**YOUR OBJECTIVE**
The records that follow must be repeated exactly as they stand.

**DATA EXTRACTS**

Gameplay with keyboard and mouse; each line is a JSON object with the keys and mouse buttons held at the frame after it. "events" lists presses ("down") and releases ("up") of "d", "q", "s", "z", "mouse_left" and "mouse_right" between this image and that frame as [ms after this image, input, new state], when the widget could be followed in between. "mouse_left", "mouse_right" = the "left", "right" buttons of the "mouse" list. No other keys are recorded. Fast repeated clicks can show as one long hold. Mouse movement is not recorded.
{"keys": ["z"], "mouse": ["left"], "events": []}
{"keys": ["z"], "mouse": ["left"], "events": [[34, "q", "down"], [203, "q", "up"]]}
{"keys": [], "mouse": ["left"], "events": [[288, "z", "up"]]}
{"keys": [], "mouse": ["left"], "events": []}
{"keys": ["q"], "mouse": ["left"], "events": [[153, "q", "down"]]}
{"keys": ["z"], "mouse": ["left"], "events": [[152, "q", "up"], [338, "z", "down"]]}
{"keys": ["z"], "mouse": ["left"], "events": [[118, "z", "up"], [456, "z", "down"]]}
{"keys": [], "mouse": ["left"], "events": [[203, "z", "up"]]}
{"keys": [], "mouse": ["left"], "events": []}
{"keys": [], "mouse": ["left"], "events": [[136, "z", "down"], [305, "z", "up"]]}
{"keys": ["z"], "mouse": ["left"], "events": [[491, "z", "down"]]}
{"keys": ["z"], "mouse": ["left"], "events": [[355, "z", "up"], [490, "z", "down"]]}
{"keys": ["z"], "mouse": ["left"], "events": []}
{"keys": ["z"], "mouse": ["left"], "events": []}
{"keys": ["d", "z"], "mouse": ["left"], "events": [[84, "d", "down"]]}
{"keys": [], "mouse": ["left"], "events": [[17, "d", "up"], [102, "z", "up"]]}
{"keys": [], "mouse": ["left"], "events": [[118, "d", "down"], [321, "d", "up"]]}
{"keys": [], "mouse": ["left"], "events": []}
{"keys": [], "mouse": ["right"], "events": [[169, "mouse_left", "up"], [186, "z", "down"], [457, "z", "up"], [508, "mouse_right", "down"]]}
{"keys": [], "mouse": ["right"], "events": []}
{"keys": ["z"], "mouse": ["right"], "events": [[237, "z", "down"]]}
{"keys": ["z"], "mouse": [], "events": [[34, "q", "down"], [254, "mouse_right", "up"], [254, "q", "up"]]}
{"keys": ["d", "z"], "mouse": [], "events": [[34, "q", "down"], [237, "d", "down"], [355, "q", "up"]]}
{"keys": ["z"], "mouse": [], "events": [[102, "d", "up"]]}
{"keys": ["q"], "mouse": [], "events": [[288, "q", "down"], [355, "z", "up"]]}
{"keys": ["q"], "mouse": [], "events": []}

**TASK OUTPUT**
Gameplay with keyboard and mouse; each line is a JSON object with the keys and mouse buttons held at the frame after it. "events" lists presses ("down") and releases ("up") of "d", "q", "s", "z", "mouse_left" and "mouse_right" between this image and that frame as [ms after this image, input, new state], when the widget could be followed in between. "mouse_left", "mouse_right" = the "left", "right" buttons of the "mouse" list. No other keys are recorded. Fast repeated clicks can show as one long hold. Mouse movement is not recorded.
{"keys": ["z"], "mouse": ["left"], "events": []}
{"keys": ["z"], "mouse": ["left"], "events": [[34, "q", "down"], [203, "q", "up"]]}
{"keys": [], "mouse": ["left"], "events": [[288, "z", "up"]]}
{"keys": [], "mouse": ["left"], "events": []}
{"keys": ["q"], "mouse": ["left"], "events": [[153, "q", "down"]]}
{"keys": ["z"], "mouse": ["left"], "events": [[152, "q", "up"], [338, "z", "down"]]}
{"keys": ["z"], "mouse": ["left"], "events": [[118, "z", "up"], [456, "z", "down"]]}
{"keys": [], "mouse": ["left"], "events": [[203, "z", "up"]]}
{"keys": [], "mouse": ["left"], "events": []}
{"keys": [], "mouse": ["left"], "events": [[136, "z", "down"], [305, "z", "up"]]}
{"keys": ["z"], "mouse": ["left"], "events": [[491, "z", "down"]]}
{"keys": ["z"], "mouse": ["left"], "events": [[355, "z", "up"], [490, "z", "down"]]}
{"keys": ["z"], "mouse": ["left"], "events": []}
{"keys": ["z"], "mouse": ["left"], "events": []}
{"keys": ["d", "z"], "mouse": ["left"], "events": [[84, "d", "down"]]}
{"keys": [], "mouse": ["left"], "events": [[17, "d", "up"], [102, "z", "up"]]}
{"keys": [], "mouse": ["left"], "events": [[118, "d", "down"], [321, "d", "up"]]}
{"keys": [], "mouse": ["left"], "events": []}
{"keys": [], "mouse": ["right"], "events": [[169, "mouse_left", "up"], [186, "z", "down"], [457, "z", "up"], [508, "mouse_right", "down"]]}
{"keys": [], "mouse": ["right"], "events": []}
{"keys": ["z"], "mouse": ["right"], "events": [[237, "z", "down"]]}
{"keys": ["z"], "mouse": [], "events": [[34, "q", "down"], [254, "mouse_right", "up"], [254, "q", "up"]]}
{"keys": ["d", "z"], "mouse": [], "events": [[34, "q", "down"], [237, "d", "down"], [355, "q", "up"]]}
{"keys": ["z"], "mouse": [], "events": [[102, "d", "up"]]}
{"keys": ["q"], "mouse": [], "events": [[288, "q", "down"], [355, "z", "up"]]}
{"keys": ["q"], "mouse": [], "events": []}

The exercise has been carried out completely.